→ **Metin bölümü**:
Yeni
kuşak onları STK, Sivil Toplum Kuruluşu diye biliyor.
Bizim
kuşak onları KTÖ, Kitle Toplum Örgütü diye.
Bir
düzüne isimleri var… dernek, sendika, vakıf, meslek örgütleri…
Şairin
dediği gibi;
“Onlar ki toprakta karınca, suda balık,
havada kuş kadar çokturlar.”
***
Ruslar
onlar için ‘неправительственная
организация’ diye yazıyor; ‘nepraviltstvenaya
organizatzia’ diye okuyor. Kelime kelime tercümesi ‘hükümet dışı
organizasyon.’
İngilizler
de aynı mantığı sahip; ‘Non-governmental
organization’. Kelime kelime tercümesi; ‘hükümetten gayrı organizasyon’.
***
STK’lar
demokrasilerin ilerlemesi için önemli bir itici güçtür. Güçlü sivil toplum
kuruluşuna sahip olan toplumlar demokrasilerini de güçlendirir. O bakımdan STK’ları
hükümet dışı organizasyon olarak nitelendirmek daha sorumluluk yükleyen bir
tabirdir. Hükümetten bağımsız sivil toplum yararına çalışan kuruluş demek ve
bunları böyle kabul etmek hem halka hem de hükümetlere fayda sağlar. Çünkü ileri
demokrasilerin olmazsa olmazı mümkün oldukça check-balance etkisini genişletmektir. Medya’yı 4. güç yapmak, sosyal
medyayı 5. güç olarak kabul etmek ve sivil toplum kuruluşlarını 6. güç gibi
görmek.
Demokrasiyi
şirin görmek isteyen bir hükümet sadece yasama-yürütme-yargı
güçlerinin denetiminde değil aynı zamanda yasama-yürütme-yargı-medya/sosyal
medya ve sivil toplum kuruluşları arasında ahenk içinde yaşayabilmeli. Bu
unsurları kendisine bağlamayı değil, kendisine yanlışı gösteren doğru yolu
bulmayı sağlayacak fener gibi görmeli.
Böyle
bir yaklaşım hem hükümetin kendisi için hem de halk için en doğrusu olacaktır.

→ **Verilen görev**: Sivil toplum kuruluşlarını anlatan metinde “Demokrasiyi” sözlerinden “fener gibi görmeli.” sözlerine kadar uzanan bölümü hiç değiştirmeden alıntılayın. Yalnızca bu metindeki bilgilere dayanın.

→ **Kayıt listesi**:

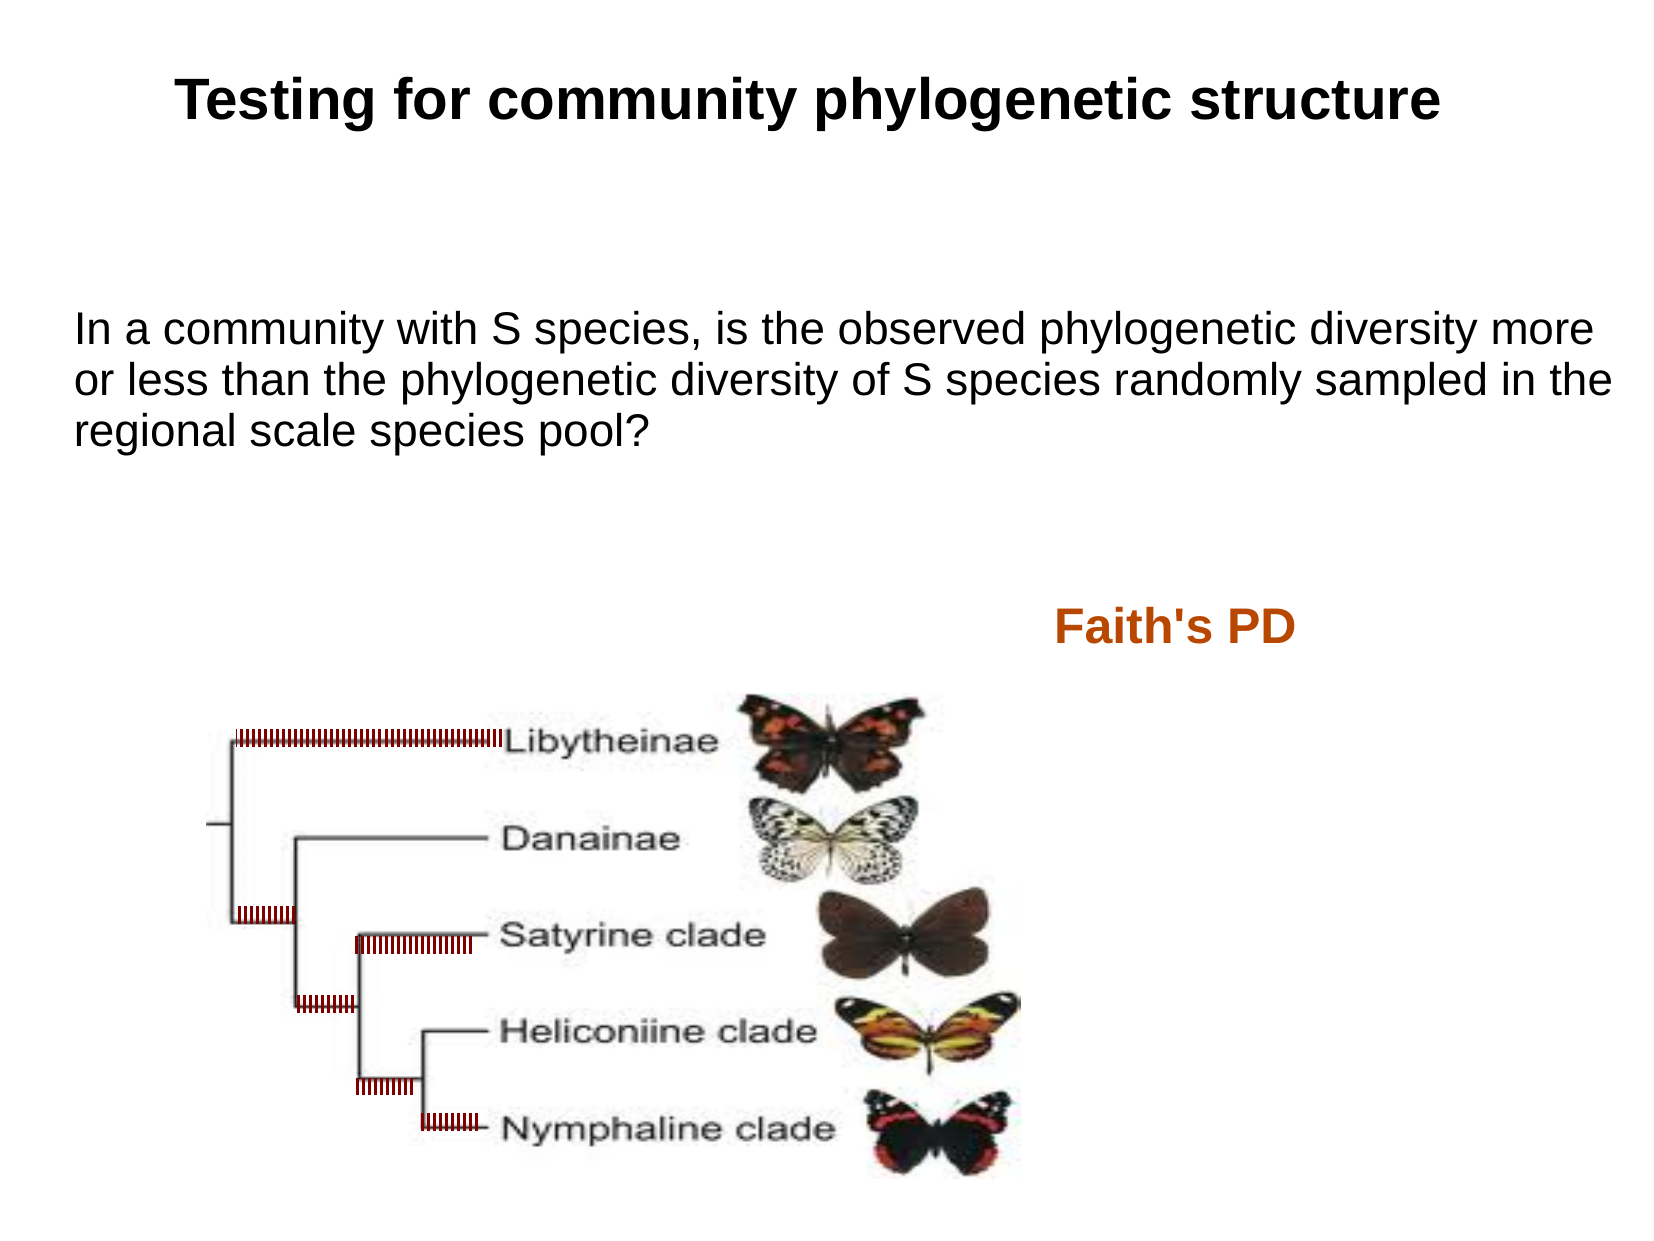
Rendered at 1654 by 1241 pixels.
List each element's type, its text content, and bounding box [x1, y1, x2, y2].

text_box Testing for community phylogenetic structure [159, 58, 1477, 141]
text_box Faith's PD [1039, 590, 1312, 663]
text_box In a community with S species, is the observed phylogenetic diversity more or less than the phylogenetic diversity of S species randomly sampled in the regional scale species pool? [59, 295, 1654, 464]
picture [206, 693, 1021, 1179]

→ **Eksiksiz cevap**:
Demokrasiyi
şirin görmek isteyen bir hükümet sadece yasama-yürütme-yargı
güçlerinin denetiminde değil aynı zamanda yasama-yürütme-yargı-medya/sosyal
medya ve sivil toplum kuruluşları arasında ahenk içinde yaşayabilmeli. Bu
unsurları kendisine bağlamayı değil, kendisine yanlışı gösteren doğru yolu
bulmayı sağlayacak fener gibi görmeli.